Comment gardez-vous le moral ?

On ne peut pas être négatif quand on a une équipe à diriger. Je garde donc le cap. Nous employons généralement des jeunes femmes passionnées par ce métier. Mais un arrêt brutal de l’activité démotive. Celles qui ont un peu moins la vocation vont changer d’orientation. D’autres vont vouloir fonder une famille et, après l’accouchement, vous demandent généralement un poste à temps partiel.
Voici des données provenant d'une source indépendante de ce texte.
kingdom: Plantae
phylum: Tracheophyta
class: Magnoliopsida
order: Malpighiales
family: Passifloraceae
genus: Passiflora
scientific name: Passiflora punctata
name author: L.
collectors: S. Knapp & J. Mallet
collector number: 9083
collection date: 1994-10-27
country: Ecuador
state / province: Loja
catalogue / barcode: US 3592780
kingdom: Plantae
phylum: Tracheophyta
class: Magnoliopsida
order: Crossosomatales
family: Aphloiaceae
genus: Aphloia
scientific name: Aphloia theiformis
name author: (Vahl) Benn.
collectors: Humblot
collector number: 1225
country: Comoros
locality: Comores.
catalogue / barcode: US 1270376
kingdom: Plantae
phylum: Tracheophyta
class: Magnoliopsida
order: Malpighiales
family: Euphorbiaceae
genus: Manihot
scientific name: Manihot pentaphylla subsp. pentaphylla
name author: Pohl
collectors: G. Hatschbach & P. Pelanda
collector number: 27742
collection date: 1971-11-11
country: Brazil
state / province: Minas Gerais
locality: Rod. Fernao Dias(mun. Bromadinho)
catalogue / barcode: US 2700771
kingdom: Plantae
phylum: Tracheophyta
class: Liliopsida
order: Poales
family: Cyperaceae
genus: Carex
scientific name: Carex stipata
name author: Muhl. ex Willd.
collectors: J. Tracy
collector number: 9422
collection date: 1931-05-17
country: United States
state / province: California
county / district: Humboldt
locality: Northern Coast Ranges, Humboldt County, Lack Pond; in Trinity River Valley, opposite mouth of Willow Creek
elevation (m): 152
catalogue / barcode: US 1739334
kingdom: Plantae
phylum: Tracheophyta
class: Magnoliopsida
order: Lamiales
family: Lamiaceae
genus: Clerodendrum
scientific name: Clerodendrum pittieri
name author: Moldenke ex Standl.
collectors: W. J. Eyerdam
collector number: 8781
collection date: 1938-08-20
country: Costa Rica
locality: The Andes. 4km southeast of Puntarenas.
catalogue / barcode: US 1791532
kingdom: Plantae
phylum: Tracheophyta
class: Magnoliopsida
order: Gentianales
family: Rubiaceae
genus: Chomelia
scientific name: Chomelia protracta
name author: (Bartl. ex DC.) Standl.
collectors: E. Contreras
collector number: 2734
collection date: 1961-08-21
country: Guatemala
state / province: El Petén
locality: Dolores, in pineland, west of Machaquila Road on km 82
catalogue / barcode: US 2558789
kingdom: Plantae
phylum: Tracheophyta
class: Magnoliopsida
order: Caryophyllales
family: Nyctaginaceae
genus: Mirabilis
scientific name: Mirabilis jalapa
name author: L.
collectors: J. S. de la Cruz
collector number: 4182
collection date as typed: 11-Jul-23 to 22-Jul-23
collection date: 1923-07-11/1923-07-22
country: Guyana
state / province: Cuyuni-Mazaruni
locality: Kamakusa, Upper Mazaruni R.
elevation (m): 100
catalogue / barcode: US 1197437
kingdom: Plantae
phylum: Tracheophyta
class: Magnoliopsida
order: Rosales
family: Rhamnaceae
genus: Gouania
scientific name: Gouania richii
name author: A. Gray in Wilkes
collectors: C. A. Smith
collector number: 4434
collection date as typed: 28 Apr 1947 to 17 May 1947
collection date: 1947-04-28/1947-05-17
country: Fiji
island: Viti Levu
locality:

Et encore, je ne pense pas être la plus mal lotie, puisque je n’ai licencié personne et que j’ai réussi à tenir. Sans me payer, comme la plupart des chefs d’entreprise dans ma situation. Mais la trésorerie n’est pas au beau fixe et surtout, elle n’est pas éternelle.  Pour nous rétablir, il nous aurait fallu une saison minceur normale. Or, ce n’est pas le cas.

Nous avons commencé à vendre des cures minceur en mars, mais comme nous avons été fermés le 6 avril, autant dire que cette saison minceur nous n’en verrons pas les bénéfices ! Tout comme nous n’avons pas vu celle de 2020. Pourquoi nos politiques ont-ils si peu de considération pour notre métier ? Ce n’est pourtant pas un métier anodin !

Est-ce vraiment un manque de considération ?

Allons ! Les toiletteurs de chiens ont été considérés comme des métiers essentiels, mais pas nous ? On peut aller faire toiletter son chien, mais pas aller dans un institut ? Nous ne sommes pas seuls à nous interroger. Les clients ne comprennent pas non plus. Ils peuvent aller en grande surface où plus personne ne respecte les distanciations sociales, où tout le monde touche tout, mais on ne peut pas aller faire un soin dans des conditions d’hygiène maximale, sans même croiser une autre cliente ? C’est une situation absurde, au point que les clients nous tiennent un peu pour responsables. En fait, c’est à nous qu’ils adressent des reproches ! Cela fait beaucoup à supporter…

Mais la réouverture a dû stimuler la prise de rendez-vous ?

Oui, les premiers jours après la réouverture, les plannings sont pleins. Mais d’abord, ce sont surtout les rendez-vous manqués des forfaits minceur vendus en mars et non effectués en avril, et donc aucune trésorerie en vue. Ensuite, je n’ai plus de visibilité sur les semaines suivantes. Nos fermetures successives ont laissé des dégâts psychologiques. Parfois, les clientes ont simplement changé d’habitudes, et achètent leurs produits ailleurs, ou se sont mises aux produits maison. C’est comme un jeu de dominos géant. Une chute en entraîne une autre.

Vous ne voyez aucune lueur d’espoir pour la profession ?

Je fais de l’esthétique depuis mes dix-huit ans. Alors, forcément, j’aime mon métier et j’y crois. La preuve, j’ai toujours effectué des créations d’établissements, jamais des reprises d’anciens établissements. J’ai ouvert Égletons, en 2006, avec un espace parfumerie et un espace spa, puis l’institut Guinot de Tulle en 2012 et celui de Brive, au départ prévu en avril 2020, a ouvert ses portes en juin.

Je continue à croire dans le bien-fondé de ma profession. Mais j’espère que nos dirigeants vont se rendre compte un jour que nous sommes nécessaires à nos clientes, et qu’au lieu de nous considérer comme futiles, ils comprendront que nous avons aussi un rôle d’écoute et d’aide psychologique. Tout comme les coiffeurs, nous sommes les premières personnes  à qui les clientes confient non seulement leurs corps, mais aussi dans une certaine mesure, leur moral.

Propos recueillis par Siska von Saxenburg.